China signals big shift in economic course due to US trade war headwinds
- Politburo’s omission of previously core elements of Xi Jinping’s economic plan significant, analysts say
China’s ruling Communist Party sent a strong message on Wednesday that it will significantly alter its economic policy course to respond to growing economic headwinds resulting from the trade war with the United States.
The shift was signalled in a statement after a meeting of the Politburo, the party’s top policymaking body, which analysts agreed marked an important change in tone compared to three months ago.
Past Politburo statements emphasised the “three battles” – of financial risk control, poverty alleviation and pollution curbs – that formed the core elements of President Xi Jinping’s economic plan. Reducing debt and excess industrial capacity were also top priorities. But these concerns were not mentioned in the most recent statement.
Instead, it indicated that the immediate economic threat posed by the US trade war was forcing a mid-course correction in economic policy.
Wednesday’s statement expressed concerns about “growing downward pressure” on the economy from a hostile international environment and noted “many difficulties with certain enterprises and the emergence of risks accumulated over long periods of time”.
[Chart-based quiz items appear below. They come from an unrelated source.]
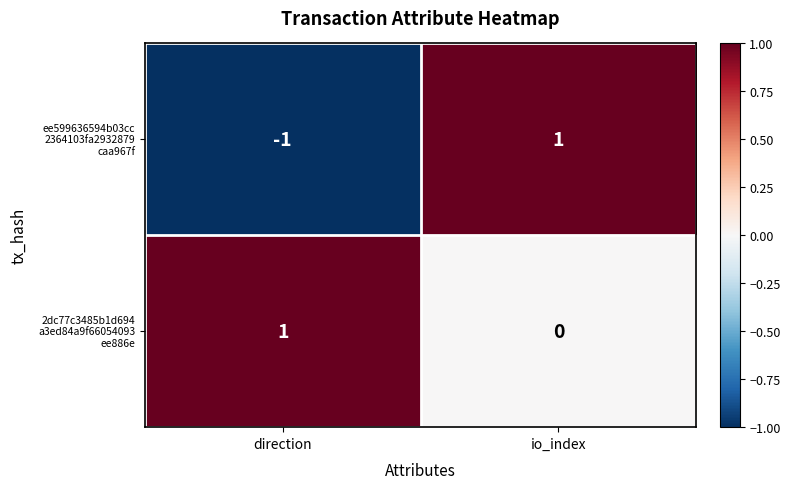

At which category is the sum across all series the highest?

io_index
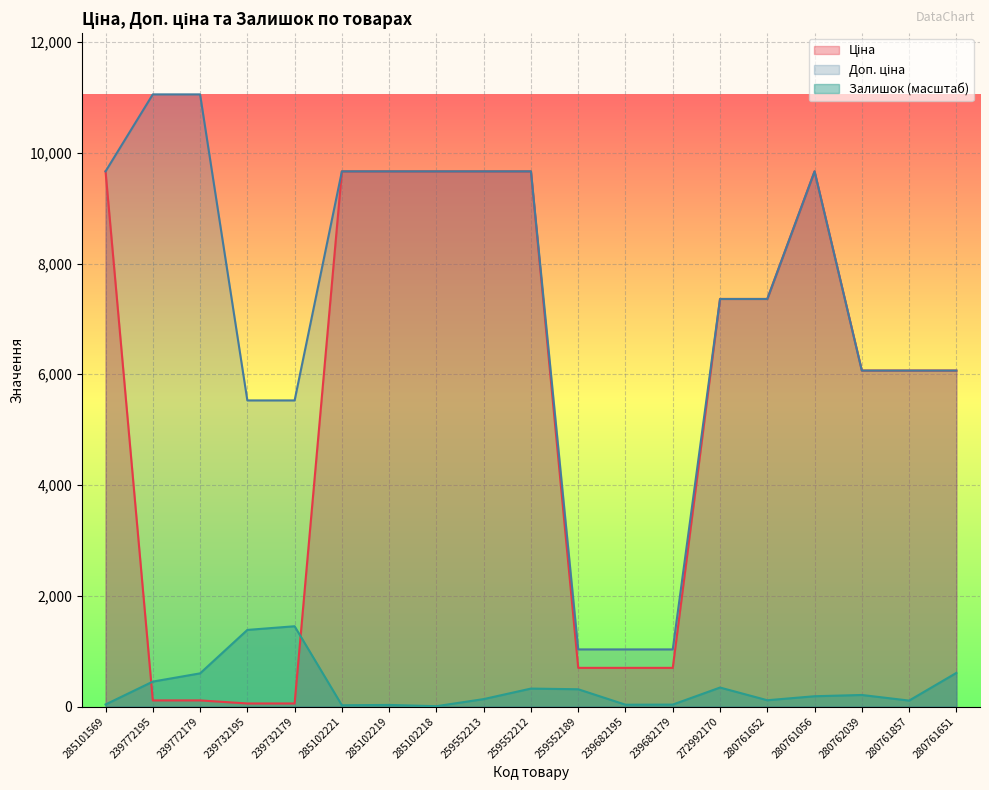

Reading left to right, list all the values displayed in this chart.

Ціна: 285101569=9664.7	239772195=110.5	239772179=110.5	239732195=55.3	239732179=55.3	285102221=9664.7	285102219=9664.7	285102218=9664.7	259552213=9664.7	259552212=9664.7	259552189=698.3	239682195=698.3	239682179=698.3	272992170=7360.2	280761652=7360.2	280761056=9664.7	280762039=6067.2	280761857=6067.2	280761651=6067.2
Доп. ціна: 285101569=9664.7	239772195=11055.0	239772179=11055.0	239732195=5528.0	239732179=5528.0	285102221=9664.7	285102219=9664.7	285102218=9664.7	259552213=9664.7	259552212=9664.7	259552189=1031.4	239682195=1031.4	239682179=1031.4	272992170=7360.2	280761652=7360.2	280761056=9664.7	280762039=6067.2	280761857=6067.2	280761651=6067.2
Залишок: 285101569=37.2	239772195=450.2	239772179=598.9	239732195=1383.6	239732179=1449.7	285102221=22.7	285102219=28.9	285102218=6.2	259552213=134.2	259552212=324.2	259552189=311.8	239682195=33.0	239682179=35.1	272992170=342.8	280761652=113.6	280761056=185.9	280762039=208.6	280761857=107.4	280761651=607.1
“We need to attach great importance to this situation and be more forward-looking to respond in a timely manner,” it said.
“We have to enhance reform and opening up to focus on core problems with targeted solutions … We must get our own things done and firmly seek high-quality growth.”
The reference to the three battles, along with a positive reading of the economic situation as “stable with good momentum”, had been constants in Beijing’s official documents since December 2015, when Xi’s “supply-side structural reforms” concept came into shape at the annual central economic conference.
Since then, there have been nine meetings discussing the Chinese economy and summaries of the first eight included the same economic policy mantra. The change in wording in the statement from Wednesday’s meeting, therefore, was very important, economists said.
“Beijing finally realises the mounting challenges,” Nomura economists led by Lu Ting wrote in a note. At the same time, “Beijing is yet to make clear statements to address some key barriers”.
China’s most powerful inner circle generally meets behind closed doors to discuss the economy on a quarterly basis – in April, July, October and December – with official media releasing tightly controlled statements afterwards.
These public disclosures are brief and reveal little about the internal debate in the meetings. Still, the wording is carefully chosen, offering some clues for observers to interpret Beijing’s thinking and to make calls about the outlook for specific policies.
For instance, the Politburo meeting in December 2017, a month after US President Donald Trump visited Beijing, underscored the leadership’s buoyant mood about China’s economic role in the world. “China has become an important source of power and stabiliser for global economic growth, and China’s influence over the world economy and China’s voice in global governance has greatly improved,” the Politburo said in its statement then. This would allow China to focus on its domestic battles and make efforts to “keep the leverage ratio under control”, the Chinese leaders decided.
But just a few months later, the trade war between China and the US began, with economic growth quickly losing momentum and China’s stock market becoming one of the worst performing in the world.
Fudan University economics professor Li Weisen said debate was intense among academics and government advisers over the proper course for Chinese economic policy.
“The general consensus is that the Chinese economy is facing downward pressure and the pressure will only grow,” Li said. “But there’s no agreement on what to do about this – some are arguing for boosting investment but others may not agree.
“It’s a very delicate moment.”
The latest Politburo statement also included new lines about protecting the private economy and boosting the stock market. And at a symposium on Thursday, Xi assured a group of private business owners that they would be protected by the party.
At the same time, Wednesday’s statement left out previous comments about accelerating infrastructure investment and regulating the housing market.
Ding Shuang, chief China economist at Standard Chartered, said Beijing was ready to take a pro-growth stance in setting policy.
“Now the priority is to boost infrastructure investment, to cut taxes, and to ease monetary and credit policies ... all will be implemented very quickly,” Ding said.
He said deleveraging, a catchphrase that was once at the centre of China’s economic policy mix, was no longer the priority.
George Magnus, a research associate at the University of Oxford China Centre and author of Red Flags: Why Xi’s China is in Jeopardy, said the tweaks in monetary and fiscal policies would not be enough to lift the Chinese economy out of its troubles.
Magnus said that while Xi had enhanced the control of the state and party in the economy, the right alternative would be “bringing more market mechanisms into play and allowing the state to retreat or lessen so that there could be transfer of wealth from the public to the private sector, a recalibration of the state’s role, and a greater role for private decision-making”.
“That’s easy to say but it’s hugely political and would involve greater reliance on an independent judicial system, neutral contract enforcement, a competition and regulatory environment ... This is simplely not what Xi’s China is about,” he said.